Segment Open

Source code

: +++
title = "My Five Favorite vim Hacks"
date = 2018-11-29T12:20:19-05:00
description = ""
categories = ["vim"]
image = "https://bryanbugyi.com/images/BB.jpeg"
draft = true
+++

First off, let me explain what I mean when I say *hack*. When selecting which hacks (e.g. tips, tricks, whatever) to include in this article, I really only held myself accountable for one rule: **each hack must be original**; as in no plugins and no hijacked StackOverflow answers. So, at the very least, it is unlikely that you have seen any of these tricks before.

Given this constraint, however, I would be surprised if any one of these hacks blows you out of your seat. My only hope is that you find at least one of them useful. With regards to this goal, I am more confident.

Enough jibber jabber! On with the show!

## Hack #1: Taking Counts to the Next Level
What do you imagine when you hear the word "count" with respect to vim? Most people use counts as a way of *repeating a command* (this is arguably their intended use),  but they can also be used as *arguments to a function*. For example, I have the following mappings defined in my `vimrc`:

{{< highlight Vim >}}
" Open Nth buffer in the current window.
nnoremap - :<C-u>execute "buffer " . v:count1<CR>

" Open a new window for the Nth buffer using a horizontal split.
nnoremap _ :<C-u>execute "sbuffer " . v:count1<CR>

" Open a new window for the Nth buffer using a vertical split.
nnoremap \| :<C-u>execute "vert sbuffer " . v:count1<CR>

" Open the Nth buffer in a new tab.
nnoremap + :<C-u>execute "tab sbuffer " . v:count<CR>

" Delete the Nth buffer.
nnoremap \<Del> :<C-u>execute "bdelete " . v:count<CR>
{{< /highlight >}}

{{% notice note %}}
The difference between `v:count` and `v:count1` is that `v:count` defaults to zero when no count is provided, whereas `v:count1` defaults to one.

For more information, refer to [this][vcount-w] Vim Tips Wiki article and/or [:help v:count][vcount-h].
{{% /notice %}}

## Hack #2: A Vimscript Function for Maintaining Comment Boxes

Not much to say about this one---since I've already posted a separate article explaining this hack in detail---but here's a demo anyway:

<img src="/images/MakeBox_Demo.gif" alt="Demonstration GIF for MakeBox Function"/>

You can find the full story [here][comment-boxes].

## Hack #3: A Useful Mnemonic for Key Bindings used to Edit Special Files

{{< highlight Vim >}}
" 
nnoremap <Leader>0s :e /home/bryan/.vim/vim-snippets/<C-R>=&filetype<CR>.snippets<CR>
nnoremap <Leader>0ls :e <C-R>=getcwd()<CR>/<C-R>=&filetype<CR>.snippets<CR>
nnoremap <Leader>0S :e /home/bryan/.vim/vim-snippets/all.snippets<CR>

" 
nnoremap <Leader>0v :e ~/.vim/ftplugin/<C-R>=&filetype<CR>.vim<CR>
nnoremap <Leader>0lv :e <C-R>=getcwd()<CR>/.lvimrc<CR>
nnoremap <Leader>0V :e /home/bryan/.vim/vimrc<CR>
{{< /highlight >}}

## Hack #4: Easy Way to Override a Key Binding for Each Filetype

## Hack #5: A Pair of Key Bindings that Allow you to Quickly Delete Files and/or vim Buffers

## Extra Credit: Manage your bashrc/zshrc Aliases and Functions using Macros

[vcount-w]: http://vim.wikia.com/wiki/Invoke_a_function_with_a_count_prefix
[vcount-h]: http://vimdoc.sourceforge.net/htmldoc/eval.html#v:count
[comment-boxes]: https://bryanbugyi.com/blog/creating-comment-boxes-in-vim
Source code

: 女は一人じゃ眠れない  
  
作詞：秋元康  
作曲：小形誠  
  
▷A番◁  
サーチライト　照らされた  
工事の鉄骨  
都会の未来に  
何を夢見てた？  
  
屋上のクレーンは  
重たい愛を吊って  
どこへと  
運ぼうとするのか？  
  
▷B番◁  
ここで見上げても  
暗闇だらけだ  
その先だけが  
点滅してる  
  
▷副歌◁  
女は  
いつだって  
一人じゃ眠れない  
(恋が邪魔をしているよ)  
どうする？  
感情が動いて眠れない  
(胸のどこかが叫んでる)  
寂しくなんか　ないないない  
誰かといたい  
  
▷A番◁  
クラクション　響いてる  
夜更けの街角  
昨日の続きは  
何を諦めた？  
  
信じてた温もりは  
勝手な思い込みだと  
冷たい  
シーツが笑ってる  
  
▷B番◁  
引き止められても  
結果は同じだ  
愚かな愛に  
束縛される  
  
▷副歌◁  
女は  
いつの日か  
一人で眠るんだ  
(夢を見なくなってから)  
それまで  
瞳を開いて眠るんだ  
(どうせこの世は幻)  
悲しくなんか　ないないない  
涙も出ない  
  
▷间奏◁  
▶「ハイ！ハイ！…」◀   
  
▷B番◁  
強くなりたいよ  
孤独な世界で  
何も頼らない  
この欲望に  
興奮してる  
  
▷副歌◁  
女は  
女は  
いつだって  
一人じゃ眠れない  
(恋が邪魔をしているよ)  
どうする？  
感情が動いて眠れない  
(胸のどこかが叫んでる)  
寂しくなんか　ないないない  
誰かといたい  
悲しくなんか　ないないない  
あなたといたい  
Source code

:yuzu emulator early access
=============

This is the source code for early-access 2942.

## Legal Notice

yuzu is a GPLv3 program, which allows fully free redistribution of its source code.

Segment Closed

- _Work instruction_: Could you transcribe the entries exactly, from the first line through the line containing "First off, let", and give nothing more?

- _Output below_:
Source code

: +++
title = "My Five Favorite vim Hacks"
date = 2018-11-29T12:20:19-05:00
description = ""
categories = ["vim"]
image = "https://bryanbugyi.com/images/BB.jpeg"
draft = true
+++

First off, let me explain what I mean when I say *hack*. When selecting which hacks (e.g. tips, tricks, whatever) to include in this article, I really only held myself accountable for one rule: **each hack must be original**; as in no plugins and no hijacked StackOverflow answers. So, at the very least, it is unlikely that you have seen any of these tricks before.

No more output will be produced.